El Festival de Granada, ahincado en lo primero, desempolvó ayer, poco después de sonar el ángelus, algunas de las hojas musicales escritas por aquel fraile talaverano, de ascendencia judía, profeso en Alba de Tormes, acusado de hereje por la Inquisición… y arzobispo de Granada. Ciertamente no son obras originales suyas, sino adaptaciones, reconstrucciones y versiones, con nuevo texto, de melodías antiguas para el uso coral o litúrgico de las que sonaban en la universidad de Salamanca, donde fue copista asalariado, y en los coros de monasterios jerónimos tan conocidos por él.
En aquellas postrimerías del siglo XV, estas obras debieron ser cantadas en la primera de las cuatro sedes que ha tenido la catedral de Granada, allá en la Alhambra, y luego en la segunda situada en lo que hoy es Plaza de los Tiros o del Padre Suárez, donde fue sepultado el propio fray Hernando. Él nunca llegó a sospechar que su música y sus textos sonarían en esta cuarta catedral trazada por Egas, levantada por Siloe y terminada por Cano, que cuenta con la sonoridad ideal para que estos diez cantantes fuesen desgranando responsorios y antífonas, creando ecos de elegante cariz y añosa remembranza, a pesar de los sonidos espurios que se colaban, cancel arriba, desde Pasiegas y alrededores.
Pocos sabían de este arzobispo granadino, hombre ya del renacimiento, preocupado por la música y por aprender árabe para mejor predicar entre la población autóctona granadina de 1492. Su enésimo sucesor estuvo ausente de este concierto: vacío aunque iluminado su trono de madera y plata, sobre la obligada tarimilla gris. En su lugar, en primera fila, el deán de esta cuarta catedral y el vicario de la diócesis.

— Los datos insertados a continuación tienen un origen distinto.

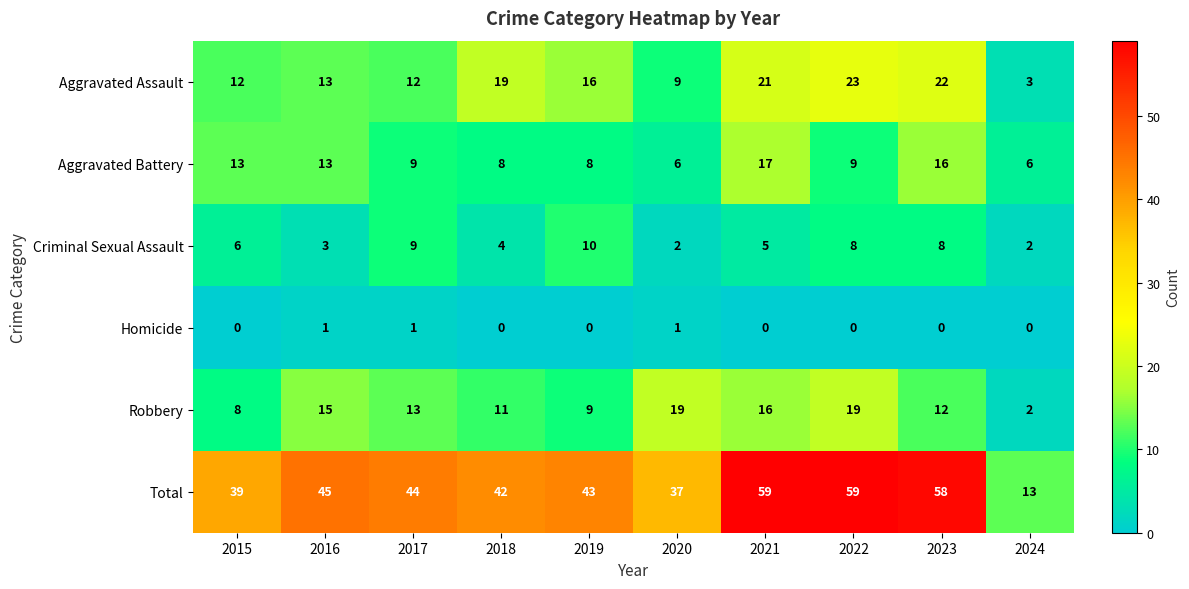

What is the total value across all series at 2017?

88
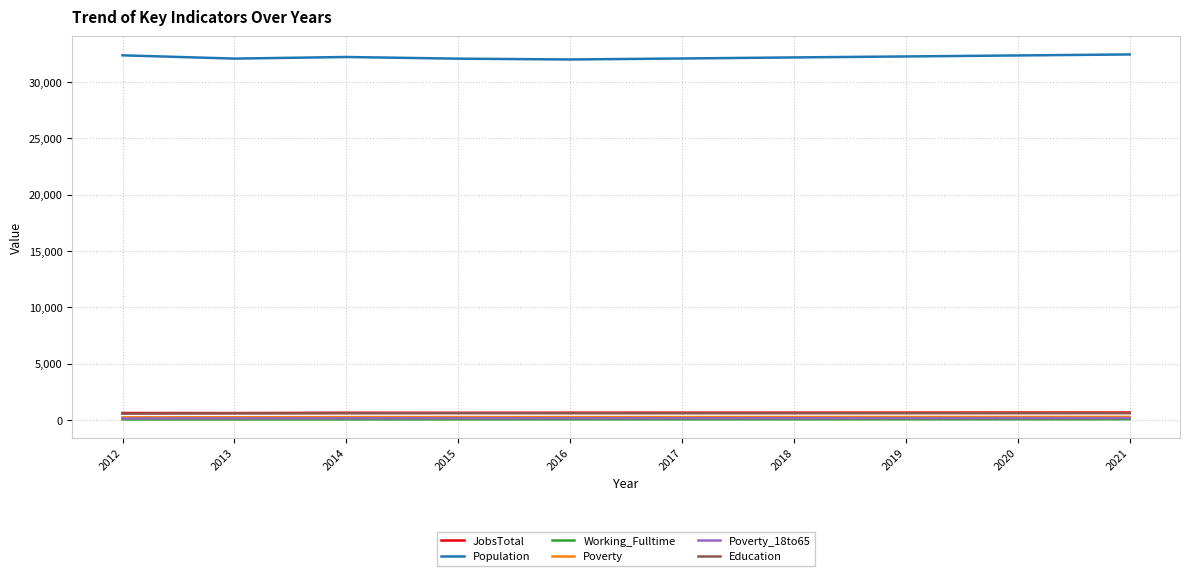

Which series has the largest range (max minus min)?

Population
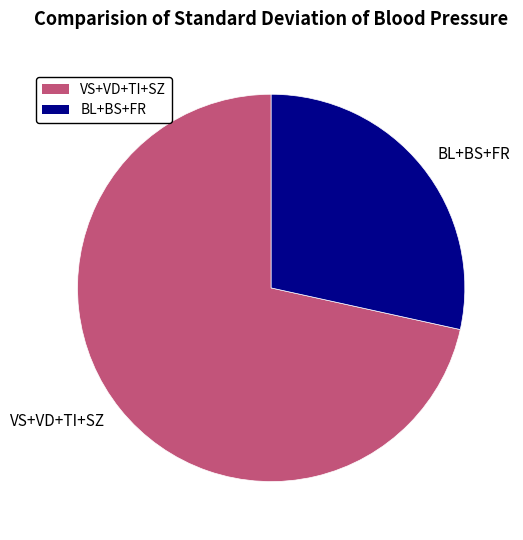

How many slices are in this pie chart?

2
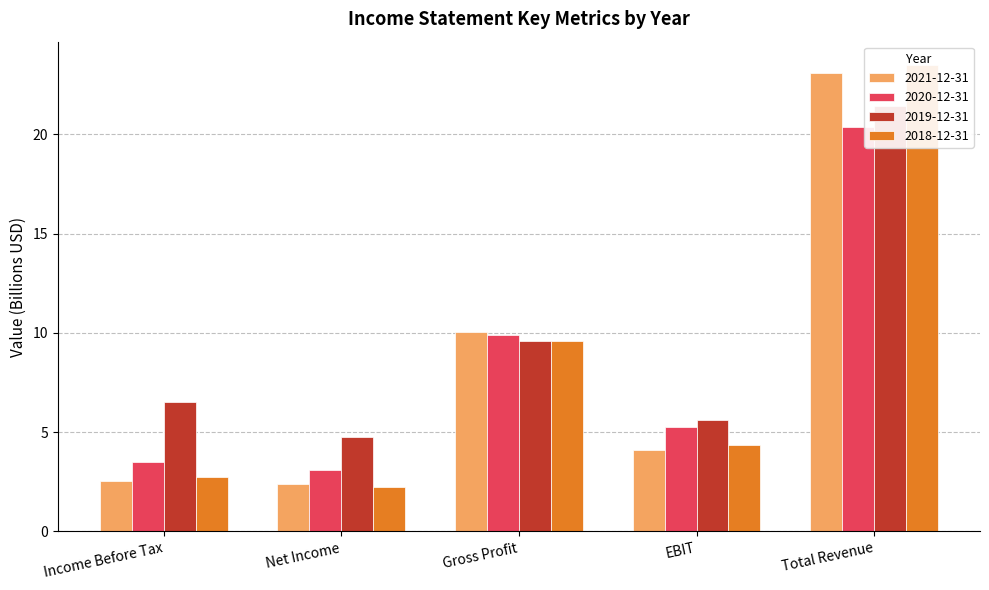

Where is 2019-12-31 nearest to the value 13?

Gross Profit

Muy cerca de ellos, justo en el crucero, para que el sonido fuese óptimo hasta el deambulatorio, los diez miembros de Schola Antiqua, ataviados con su estameña blanca del antiguo císter, mangas anchas como gustaban a Bernardo de Claraval, pero sin la reverencia en cada Gloria Patri, que es marchamo de su liturgia coral.

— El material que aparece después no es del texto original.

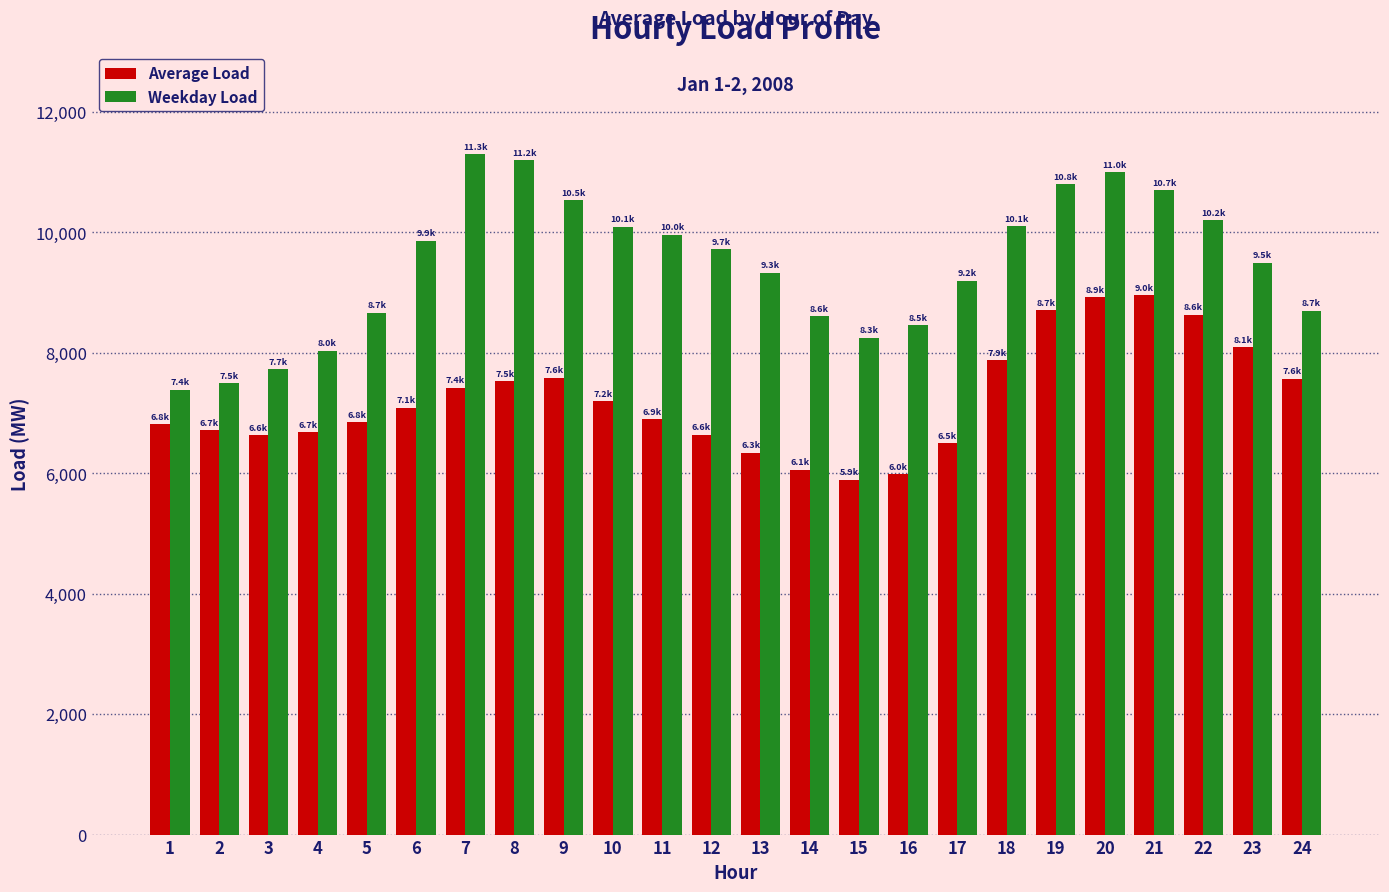

Which series has the largest total across all categories?

Weekday Load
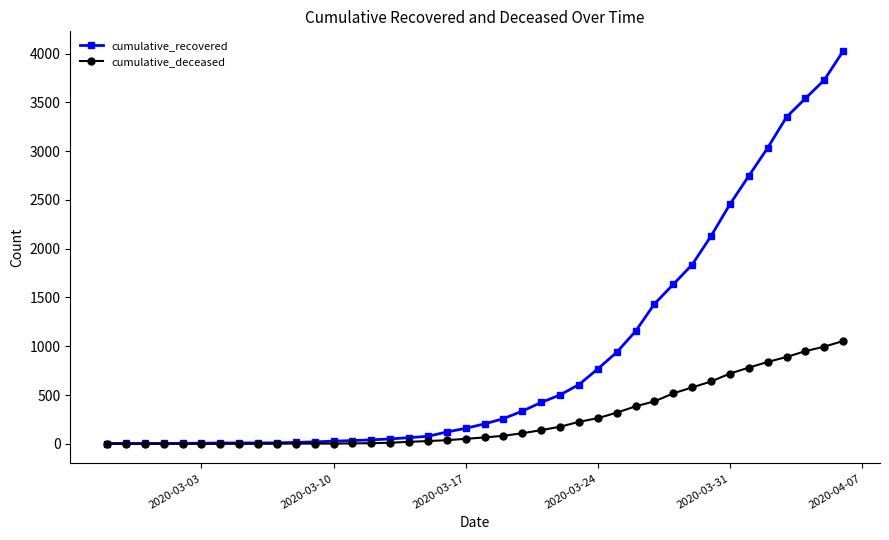

What is the difference between the maximum and minimum values in the cumulative_recovered series?

4024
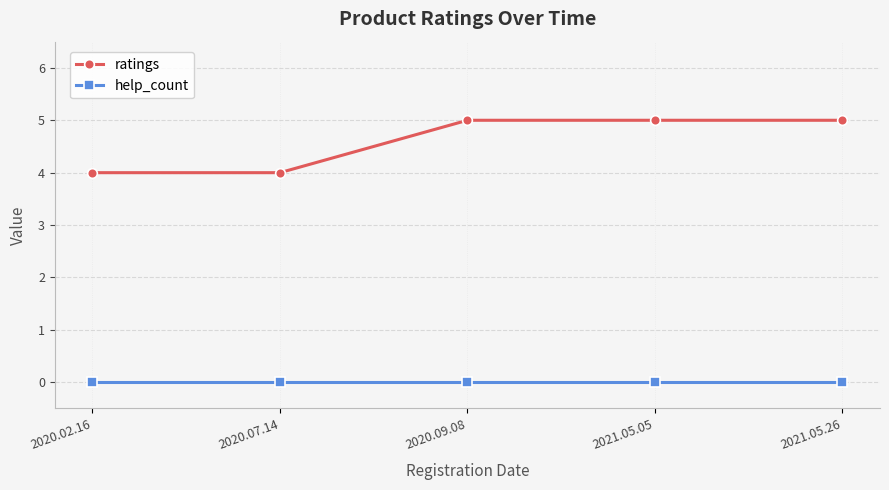

Reading left to right, extract all data points from this chart.

ratings: 4	4	5	5	5
help_count: 0	0	0	0	0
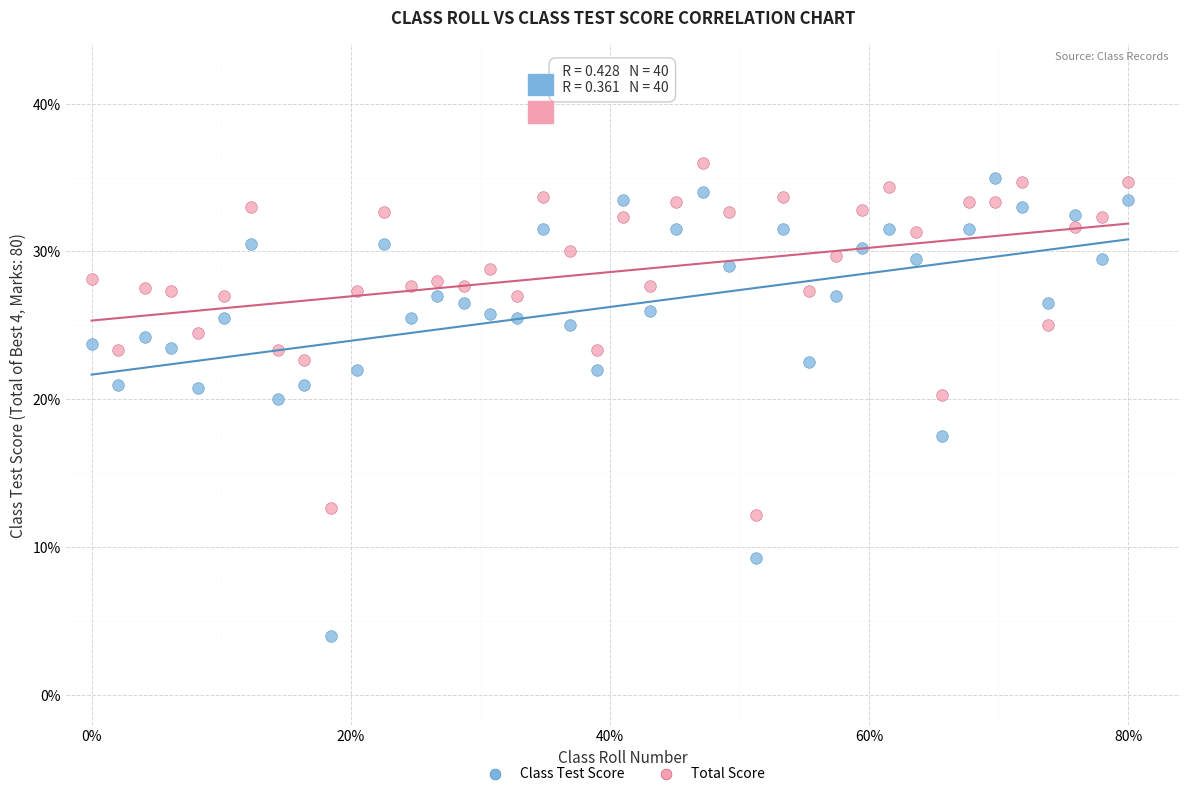

Which series has the largest Y range (max minus min)?

Class Test Score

Voces sencillas, sin necesidad de amplias tesituras, con buena pronunciación del latín y obediencia al director, él con su diapasón en una mano y su discretas indicaciones con la otra. Unas veces las diez voces al unísono, otras en un tierno brote de polifonía. Unos maitines en mañana de sábado, aunque ya a la hora de tercia, camino de sexta. Un ramillete matutino de piezas breves, todas muy parecidas entre sí, aunque siempre el grupo tratando de esquivar el aburrimiento que nace de la monotonía. Un par de entradas dubitativas y el evidente cansancio al final hurtan poco mérito a estos adalides de la arqueología musical. Ciertamente podrían haberse quitado las mascarillas, también blancas, que siempre aminoran la fuerza vocal y escamotean matices si es que los hay.
Algunos melismas más deleitosos que otros, algo más de ánimo en los diálogos entre el recitador solo, que propone, y el coro, que le responde. Un gran respeto por la arqueología, lo que es de agradecer, aunque podría hacerse restringido el concierto a menos antífonas y responsorios y algún comentario en español sobre el contenido de cada estrofa y su traducción desde el latín.